Enquanto escrevia isto aqui, lembrei-me de uma tia-avó que não sabia ler nem escrever. Coisas de outros tempos, do início do século 20. Ela morava na zona rural, e escolas eram distantes. Não sabia ler, mas fazia de tudo e ninguém a enrolava. Mas, sempre tem um “mas”, de vez em quando fazia algumas confusões. Claro, era irmã de vovô Ernestino, que nunca se apertava e sempre encontrava uma solução à sua moda…
Pois então, certo dia, um dos filhos dessa minha tia-avó estava com alguns problemas na escola. Não conseguia memorizar suas lições. Assim, alguém lhe recomendou que desse fósforo à criança, pois esse mineral é essencial para turbinar a memória.

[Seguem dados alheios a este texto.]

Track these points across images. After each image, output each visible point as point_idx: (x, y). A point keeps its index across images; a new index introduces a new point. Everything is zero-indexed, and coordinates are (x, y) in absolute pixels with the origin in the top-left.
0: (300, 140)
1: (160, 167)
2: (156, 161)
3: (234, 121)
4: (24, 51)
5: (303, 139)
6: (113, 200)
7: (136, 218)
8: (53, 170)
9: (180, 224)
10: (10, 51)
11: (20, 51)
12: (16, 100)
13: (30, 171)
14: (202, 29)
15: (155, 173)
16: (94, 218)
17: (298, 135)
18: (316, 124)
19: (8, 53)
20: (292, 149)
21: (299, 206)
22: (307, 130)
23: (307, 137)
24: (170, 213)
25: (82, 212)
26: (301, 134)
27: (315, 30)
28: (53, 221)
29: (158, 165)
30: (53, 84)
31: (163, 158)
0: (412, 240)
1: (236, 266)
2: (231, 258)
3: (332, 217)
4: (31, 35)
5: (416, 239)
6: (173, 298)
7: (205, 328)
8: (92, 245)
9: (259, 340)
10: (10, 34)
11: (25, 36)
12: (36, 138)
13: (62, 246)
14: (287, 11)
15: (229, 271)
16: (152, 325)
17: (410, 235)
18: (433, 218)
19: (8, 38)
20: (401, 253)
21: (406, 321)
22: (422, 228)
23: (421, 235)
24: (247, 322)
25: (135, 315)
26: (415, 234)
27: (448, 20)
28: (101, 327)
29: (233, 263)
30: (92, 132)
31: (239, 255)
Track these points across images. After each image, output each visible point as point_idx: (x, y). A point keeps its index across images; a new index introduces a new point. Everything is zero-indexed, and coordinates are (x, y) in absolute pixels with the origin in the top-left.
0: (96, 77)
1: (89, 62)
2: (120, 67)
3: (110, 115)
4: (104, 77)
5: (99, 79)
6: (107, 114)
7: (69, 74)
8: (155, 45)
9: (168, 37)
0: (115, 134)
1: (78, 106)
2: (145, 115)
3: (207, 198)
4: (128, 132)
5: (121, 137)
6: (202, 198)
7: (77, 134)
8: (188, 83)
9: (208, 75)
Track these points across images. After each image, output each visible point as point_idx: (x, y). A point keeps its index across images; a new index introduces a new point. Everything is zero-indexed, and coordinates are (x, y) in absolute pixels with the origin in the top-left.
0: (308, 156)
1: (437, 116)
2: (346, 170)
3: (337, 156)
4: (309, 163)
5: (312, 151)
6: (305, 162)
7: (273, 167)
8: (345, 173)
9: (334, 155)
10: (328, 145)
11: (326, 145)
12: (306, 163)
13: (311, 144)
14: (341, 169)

Alguns dias depois, essa pessoa que lhe indicou esse “remédio”, perguntou se continuava dando mineral, conforme indicado. Eis sua resposta:
– Ah, eu tô dano fórfe pra ele, mais num tá miorando! – contou. E explicou:
– Eu acendo treis fórfe, apago numa xicra d’água e dô pro minino bebê!
Não ia melhorar mesmo!!!
Mas voltando aos alfabetizados. Era mesmo fácil confundir a professora com a própria mãe. E quando a primeira professora é a própria mãe?

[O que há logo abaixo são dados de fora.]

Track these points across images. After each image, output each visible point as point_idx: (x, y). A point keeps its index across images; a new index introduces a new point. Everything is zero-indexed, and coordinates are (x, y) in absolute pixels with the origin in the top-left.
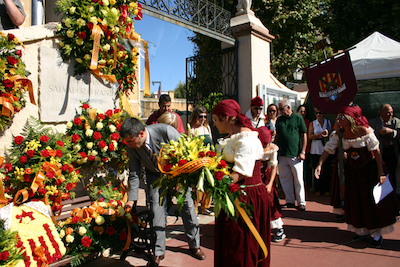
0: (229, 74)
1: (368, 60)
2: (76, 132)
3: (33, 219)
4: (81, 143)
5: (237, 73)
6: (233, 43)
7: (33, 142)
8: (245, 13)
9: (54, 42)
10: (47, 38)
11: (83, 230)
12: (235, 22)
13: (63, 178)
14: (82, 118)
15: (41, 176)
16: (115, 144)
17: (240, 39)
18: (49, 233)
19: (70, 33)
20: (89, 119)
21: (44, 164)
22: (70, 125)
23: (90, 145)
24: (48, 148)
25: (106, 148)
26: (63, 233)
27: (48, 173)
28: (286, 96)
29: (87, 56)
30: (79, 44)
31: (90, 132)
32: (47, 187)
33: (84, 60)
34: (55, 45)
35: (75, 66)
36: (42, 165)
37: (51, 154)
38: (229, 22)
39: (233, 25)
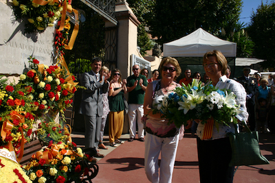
0: (110, 46)
1: (200, 45)
2: (27, 84)
3: (3, 166)
4: (33, 94)
5: (117, 45)
6: (116, 24)
8: (123, 3)
11: (54, 171)
12: (119, 9)
13: (26, 125)
14: (34, 71)
16: (59, 95)
17: (120, 21)
18: (21, 177)
20: (38, 73)
21: (11, 112)
22: (24, 77)
23: (42, 95)
24: (11, 98)
25: (54, 98)
26: (34, 175)
27: (15, 121)
28: (144, 64)
29: (40, 19)
30: (35, 6)
31: (42, 84)
32: (12, 134)
33: (36, 21)
34: (8, 4)
35: (26, 25)
36: (10, 114)
37: (17, 103)
38: (114, 8)
39: (116, 10)
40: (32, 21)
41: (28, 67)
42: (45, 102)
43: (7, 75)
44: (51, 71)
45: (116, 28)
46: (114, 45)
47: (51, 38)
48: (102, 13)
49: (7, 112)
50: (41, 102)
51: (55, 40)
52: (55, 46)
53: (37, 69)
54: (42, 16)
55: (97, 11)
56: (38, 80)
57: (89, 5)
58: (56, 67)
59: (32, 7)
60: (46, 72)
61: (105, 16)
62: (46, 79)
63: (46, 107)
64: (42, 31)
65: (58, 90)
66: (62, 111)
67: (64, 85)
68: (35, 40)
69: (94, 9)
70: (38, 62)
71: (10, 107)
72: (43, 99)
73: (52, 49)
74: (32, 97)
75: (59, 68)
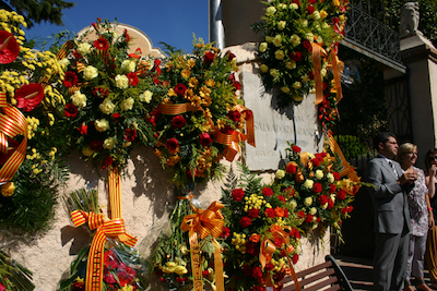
0: (398, 109)
2: (286, 184)
4: (296, 199)
6: (404, 71)
7: (254, 197)
8: (413, 34)
9: (254, 66)
10: (248, 62)
12: (406, 46)
13: (291, 247)
14: (294, 164)
15: (271, 246)
16: (333, 199)
17: (411, 66)
19: (279, 54)
20: (301, 166)
21: (272, 227)
22: (282, 173)
24: (268, 205)
25: (327, 204)
27: (278, 241)
29: (298, 84)
30: (290, 68)
31: (310, 183)
32: (273, 261)
33: (292, 89)
34: (255, 71)
35: (278, 97)
36: (269, 231)
37: (279, 213)
38: (398, 46)
39: (402, 49)
40: (286, 89)
41: (284, 157)
42: (314, 210)
43: (259, 172)
44: (318, 162)
45: (404, 78)
46: (404, 108)
47: (313, 111)
48: (379, 58)
49: (266, 228)
50: (308, 210)
51: (319, 113)
52: (320, 122)
53: (298, 161)
54: (300, 80)
55: (371, 56)
56: (302, 177)
57: (358, 50)
58: (323, 155)
59: (286, 69)
60: (310, 165)
61: (385, 62)
62: (312, 174)
63: (315, 218)
64: (300, 102)
65: (331, 191)
66: (336, 224)
67: (339, 183)
68: (291, 117)
69: (366, 54)
70: (299, 150)
71: (270, 220)
72: (312, 206)
73: (316, 127)
74: (294, 203)
75: (328, 155)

Bom, nesse caso não dá para chamar a professora de “dona”, nem mesmo de “tia”. É chamar de mãe mesmo.
Esse foi o caso da professora Maria Cristina Olivier Lima França, que, ao entrar no primeiro ano da escola, sua mãe, dona Celina Olivier Lima, era também sua primeira professora.
Assistia, orgulhosa, sua mãe escrevendo na lousa. Sentia-se privilegiada, pois a professora, a dona Celina, era a sua mãe e não dos demais coleguinhas. Em sua classe era a única que chamava a professora de “mãe”! Apesar de ser tatuiana de nascimento, Maria Cristina morou em Tietê durante alguns anos de sua infância, pois seu pai, Wilson “Cinderela” Lima, trabalhava por lá.
Como era costume na ocasião, os alunos todos formavam filas antes de entrar na sala de aula, tanto no começo do dia letivo, quanto depois do recreio e até no momento de sair. Tudo organizado. Da mesma forma que as carteiras eram fixadas no piso da sala de aula, devidamente ordenadas. Ordem era o princípio de tudo. E todos aprendiam. Nada mais é assim nas escolas. Poucos aprendem. E aprendem pouco, apesar da propaganda oficial!
No Dia da Árvore, 21 de setembro, a diretora da escola explicava aos alunos a importância daquela data, que também marcava o início da primavera, a estação das flores.
Para interagir com os alunos, a diretora perguntou, com certa insistência, se havia um aluno que soubesse uma poesia ou uma música em homenagem à estação florida que se iniciava naquele dia.
Como ninguém se manifestou, Maria Cristina, inconformada de que os alunos mais velhos não atendiam à diretora, tomou coragem e levantou sua mão, dizendo que sabia uma música sobre a primavera.
Dona Marta, a diretora, feliz por aparecer uma aluna disposta a cantar, pediu que ela viesse à frente, cantar para toda a escola.
E ela foi, orgulhosa, e começou a cantar a música da propaganda do papel higiênico Primavera, que passava constantemente nessa época, na televisão.
Dona Celina ficou roxa de vergonha. As demais professoras, rindo, olharam imediatamente para ela, que não tinha como se esconder desses olhares. A diretora, um tanto aborrecida, interrompeu a cantoria e mandou que Maria Cristina voltasse ao seu lugar na fila. A menina ficou sem graça, não entendeu o porquê de a diretora impedir que continuasse cantando.
Assim que entraram na sala de aula, perguntou à mãe professora:
– Por que dona Marta não deixou eu terminar a música da primavera, mãe?
E dona Celina explicou:
– Filha, é uma música de papel higiênico, não é da estação das flores!
O tempo passou – ah, e como passa! – e Maria Cristina também foi mãe e se formou professora. De repente, a roda da vida girou e, por incrível que possa parecer, foi a professora de sua filha no primeiro ano do agora denominado ensino fundamental, tal qual havia sido aluna de sua mãe.
A diferença, de quando foi professora para com o tempo de aluna, é que em sua classe promovia cantoria, poesia, dramatização, teatro de fantoches, adivinhações e informações indispensáveis aos alunos, além da comemoração de todas as datas importantes de Tatuí e do Brasil.
Mas ninguém mais cantou a música do papel higiênico em comemoração à primavera em escolas!